My New “Guilty Pleasure” Special Interest

It’s been a busy few days. Monday was my birthday, an uncharacteristically cold and rainy July day. Almost every birthday in my memory has fallen on an especially hot and muggy heat wave day, but this year, I even wore a flannel-lined rain jacket! Coupled with the poor weather was the fact that I was still recovering from food poisoning, returning home from Las Vegas, and was feeling uncomfortable and weak. We made the best of it, but will fully “celebrate” this Saturday. Work had been busy the past few days as well, as I’ve been catching up on tasks for both jobs and trying to balance everything to the best of my unbalanced ability.

I’ve also fully entered into a new “special interest” (autism obsession): reading every and all of a certain type of contemporary fiction work from the United Kingdom. While I’m still reading “quality” books every few days (currently Amy Tan’s The Joy Luck Club), I’m slightly embarrassed to admit that what began as an effort to combat nighttime PTSD and insomnia with light “chick lit beach reads” has become a full-fledged I-can-hardly-think-of-anything-else obsession. These books are essentially Hallmark movies: a romantic comedy about a struggling woman who comes to find herself and love in unusual places, often rediscovering the importance of family, a slower life, baking (my favorite), and that she is worth more than she thought she was. I don’t read these books with the intention of learning anything or because the writing is necessarily anything to aspire to but the simple plots and light-hearted topics and feel-good endings, in their diametrically-opposed nature to my violent and traumatic memories, seem to bring me much comfort and distraction. I’ve noted a significant decrease in nighttime crying and panic attacks. I simply turn to the warm characters and get lost in their carefree debacles (e.g., should I give up my big city job to open a little bake shop since that’s all I’ve ever wanted!?).

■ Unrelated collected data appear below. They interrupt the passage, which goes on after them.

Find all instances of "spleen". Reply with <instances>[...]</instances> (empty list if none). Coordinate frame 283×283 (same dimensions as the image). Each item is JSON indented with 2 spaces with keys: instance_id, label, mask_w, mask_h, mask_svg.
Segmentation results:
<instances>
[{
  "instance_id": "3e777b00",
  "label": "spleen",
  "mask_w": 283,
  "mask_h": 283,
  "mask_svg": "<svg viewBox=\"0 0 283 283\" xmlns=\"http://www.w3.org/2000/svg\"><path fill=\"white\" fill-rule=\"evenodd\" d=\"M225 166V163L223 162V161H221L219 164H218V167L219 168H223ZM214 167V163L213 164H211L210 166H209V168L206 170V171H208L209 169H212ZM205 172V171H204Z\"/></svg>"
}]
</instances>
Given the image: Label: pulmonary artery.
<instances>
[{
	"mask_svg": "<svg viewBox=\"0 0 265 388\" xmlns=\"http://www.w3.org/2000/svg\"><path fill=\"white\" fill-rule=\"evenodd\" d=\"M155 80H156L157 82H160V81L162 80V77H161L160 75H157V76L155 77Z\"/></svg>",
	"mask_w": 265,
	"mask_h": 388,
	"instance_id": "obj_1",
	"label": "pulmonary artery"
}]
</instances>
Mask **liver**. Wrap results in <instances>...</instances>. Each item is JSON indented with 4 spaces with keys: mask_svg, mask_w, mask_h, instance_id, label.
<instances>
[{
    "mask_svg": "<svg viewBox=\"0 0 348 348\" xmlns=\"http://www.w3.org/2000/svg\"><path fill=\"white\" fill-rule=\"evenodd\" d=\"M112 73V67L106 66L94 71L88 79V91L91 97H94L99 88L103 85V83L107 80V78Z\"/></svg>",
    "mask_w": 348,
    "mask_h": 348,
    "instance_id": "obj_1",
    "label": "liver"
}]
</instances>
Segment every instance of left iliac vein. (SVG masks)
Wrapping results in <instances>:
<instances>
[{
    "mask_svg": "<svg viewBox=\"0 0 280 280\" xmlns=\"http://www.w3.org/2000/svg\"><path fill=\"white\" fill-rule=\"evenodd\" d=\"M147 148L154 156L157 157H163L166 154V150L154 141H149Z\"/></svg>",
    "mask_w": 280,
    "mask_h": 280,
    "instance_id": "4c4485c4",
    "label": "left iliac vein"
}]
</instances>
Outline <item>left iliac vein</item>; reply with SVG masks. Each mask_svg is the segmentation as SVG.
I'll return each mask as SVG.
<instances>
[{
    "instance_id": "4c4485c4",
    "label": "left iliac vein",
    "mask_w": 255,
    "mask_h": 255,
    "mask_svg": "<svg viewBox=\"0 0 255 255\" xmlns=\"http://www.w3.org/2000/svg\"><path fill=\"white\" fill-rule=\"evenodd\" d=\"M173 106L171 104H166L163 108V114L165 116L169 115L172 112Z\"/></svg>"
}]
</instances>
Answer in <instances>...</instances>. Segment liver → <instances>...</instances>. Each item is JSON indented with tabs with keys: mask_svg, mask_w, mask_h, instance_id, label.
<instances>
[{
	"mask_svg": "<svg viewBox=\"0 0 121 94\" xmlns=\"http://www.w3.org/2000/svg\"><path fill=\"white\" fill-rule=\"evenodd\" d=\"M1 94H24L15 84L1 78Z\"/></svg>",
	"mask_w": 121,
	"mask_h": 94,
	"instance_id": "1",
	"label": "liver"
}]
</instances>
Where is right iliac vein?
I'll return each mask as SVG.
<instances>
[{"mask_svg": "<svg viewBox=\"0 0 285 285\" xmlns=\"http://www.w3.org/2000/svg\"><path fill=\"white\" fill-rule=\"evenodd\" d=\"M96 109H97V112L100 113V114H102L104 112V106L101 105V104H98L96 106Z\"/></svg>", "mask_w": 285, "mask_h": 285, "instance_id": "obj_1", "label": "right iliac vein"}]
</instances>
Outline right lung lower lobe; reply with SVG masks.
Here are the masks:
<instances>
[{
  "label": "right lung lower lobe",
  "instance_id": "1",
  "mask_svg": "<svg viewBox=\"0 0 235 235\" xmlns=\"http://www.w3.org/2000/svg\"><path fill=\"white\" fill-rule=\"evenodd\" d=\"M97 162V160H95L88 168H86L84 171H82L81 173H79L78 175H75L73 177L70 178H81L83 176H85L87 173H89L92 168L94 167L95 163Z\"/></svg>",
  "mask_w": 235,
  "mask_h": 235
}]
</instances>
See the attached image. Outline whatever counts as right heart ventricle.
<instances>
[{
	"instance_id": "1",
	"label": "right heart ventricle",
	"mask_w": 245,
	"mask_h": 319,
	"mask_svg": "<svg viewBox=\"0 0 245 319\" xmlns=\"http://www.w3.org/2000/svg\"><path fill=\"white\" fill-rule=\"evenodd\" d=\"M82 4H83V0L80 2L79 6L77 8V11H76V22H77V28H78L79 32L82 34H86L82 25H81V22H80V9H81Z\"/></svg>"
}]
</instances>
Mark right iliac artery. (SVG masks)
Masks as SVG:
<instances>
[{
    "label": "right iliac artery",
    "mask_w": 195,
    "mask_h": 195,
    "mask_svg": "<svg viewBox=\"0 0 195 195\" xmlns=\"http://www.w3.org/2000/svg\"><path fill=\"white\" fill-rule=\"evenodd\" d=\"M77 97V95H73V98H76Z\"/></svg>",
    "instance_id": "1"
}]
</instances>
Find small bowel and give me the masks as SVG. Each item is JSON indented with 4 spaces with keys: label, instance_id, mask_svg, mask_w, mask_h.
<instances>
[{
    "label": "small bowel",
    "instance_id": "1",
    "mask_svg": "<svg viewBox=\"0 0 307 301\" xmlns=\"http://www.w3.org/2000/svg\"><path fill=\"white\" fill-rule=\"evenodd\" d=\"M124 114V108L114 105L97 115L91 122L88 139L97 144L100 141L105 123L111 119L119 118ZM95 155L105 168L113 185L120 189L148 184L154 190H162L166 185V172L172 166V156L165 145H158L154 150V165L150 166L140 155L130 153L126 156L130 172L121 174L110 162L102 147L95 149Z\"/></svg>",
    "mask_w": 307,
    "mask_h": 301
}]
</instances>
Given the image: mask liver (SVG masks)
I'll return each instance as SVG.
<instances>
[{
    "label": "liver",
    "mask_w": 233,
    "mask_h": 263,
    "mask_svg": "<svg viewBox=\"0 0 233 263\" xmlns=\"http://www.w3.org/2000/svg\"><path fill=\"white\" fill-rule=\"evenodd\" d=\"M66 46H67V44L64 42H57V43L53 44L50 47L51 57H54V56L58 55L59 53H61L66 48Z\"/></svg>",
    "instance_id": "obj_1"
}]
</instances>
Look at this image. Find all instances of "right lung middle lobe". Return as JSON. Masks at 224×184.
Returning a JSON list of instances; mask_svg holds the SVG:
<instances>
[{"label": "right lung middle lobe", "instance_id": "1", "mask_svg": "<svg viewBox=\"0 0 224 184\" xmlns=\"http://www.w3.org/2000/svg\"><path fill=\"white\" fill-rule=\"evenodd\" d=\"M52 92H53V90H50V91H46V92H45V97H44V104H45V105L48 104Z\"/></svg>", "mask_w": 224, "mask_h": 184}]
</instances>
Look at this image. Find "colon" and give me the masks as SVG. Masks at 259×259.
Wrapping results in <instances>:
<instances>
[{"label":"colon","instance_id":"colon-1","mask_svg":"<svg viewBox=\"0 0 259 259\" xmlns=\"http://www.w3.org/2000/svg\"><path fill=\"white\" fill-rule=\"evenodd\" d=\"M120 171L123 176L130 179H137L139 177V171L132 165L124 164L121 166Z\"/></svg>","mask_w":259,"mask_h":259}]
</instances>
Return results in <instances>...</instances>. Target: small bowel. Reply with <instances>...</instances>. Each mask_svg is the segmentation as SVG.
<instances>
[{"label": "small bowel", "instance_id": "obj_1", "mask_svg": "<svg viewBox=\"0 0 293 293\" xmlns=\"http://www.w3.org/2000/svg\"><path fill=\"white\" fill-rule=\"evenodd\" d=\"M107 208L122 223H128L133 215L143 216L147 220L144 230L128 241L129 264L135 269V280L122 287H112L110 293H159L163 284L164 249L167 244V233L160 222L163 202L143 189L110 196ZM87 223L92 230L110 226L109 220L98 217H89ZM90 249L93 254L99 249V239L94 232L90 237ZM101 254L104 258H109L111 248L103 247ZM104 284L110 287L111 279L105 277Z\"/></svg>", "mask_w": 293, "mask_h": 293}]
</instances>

The trouble is that with most true “special interests,” it’s nearly impossible to turn off the interest when the activity isn’t occurring (in this case, when I’m not reading). On the contrary, I find that all day I’m drawn to clock out of work and browse ways to get my hands on more of these books. Given that they are written “across the pond”, and fairly niche, it’s not that easy to get my hands on them. Adding to this, I’m plowing through at least one per day, so that’s a lot of books! I’ve generated a detailed spreadsheet called “Books I want to Read” that catalogs just these types of fluff reading (separate from my substantive book list), detailing the author, title, link where I could potentially access a copy, and any salient notes. I am drawn to research similar authors, connect with them on social media, read reviews and synopses of their works, and amass more titles. Cultivating the list is nearly as exciting as actually reading the books. (It should be noted that this type of database formation is also a special interest and I use a similar technique to navigate all obsessions as they come.) The books get ranked and resorted in order of “I need it now” as more books are discovered.

While far from the most noble or educational special interest, it’s serving a healing, pain-reliving purpose right now and for that reason, I’ll take my embarrassment about it in stride and own it. It will pass in time and I’ll find myself magnetically drawn to some other thing (hopefully something more useful!). For now, I have to find out if Issy is going to stay in the life she loves outside of London in her sleepy town cake shop or will follow her boyfriend to New York City on a glamorous life that her friends envy but doesn’t feel like the right fit for her!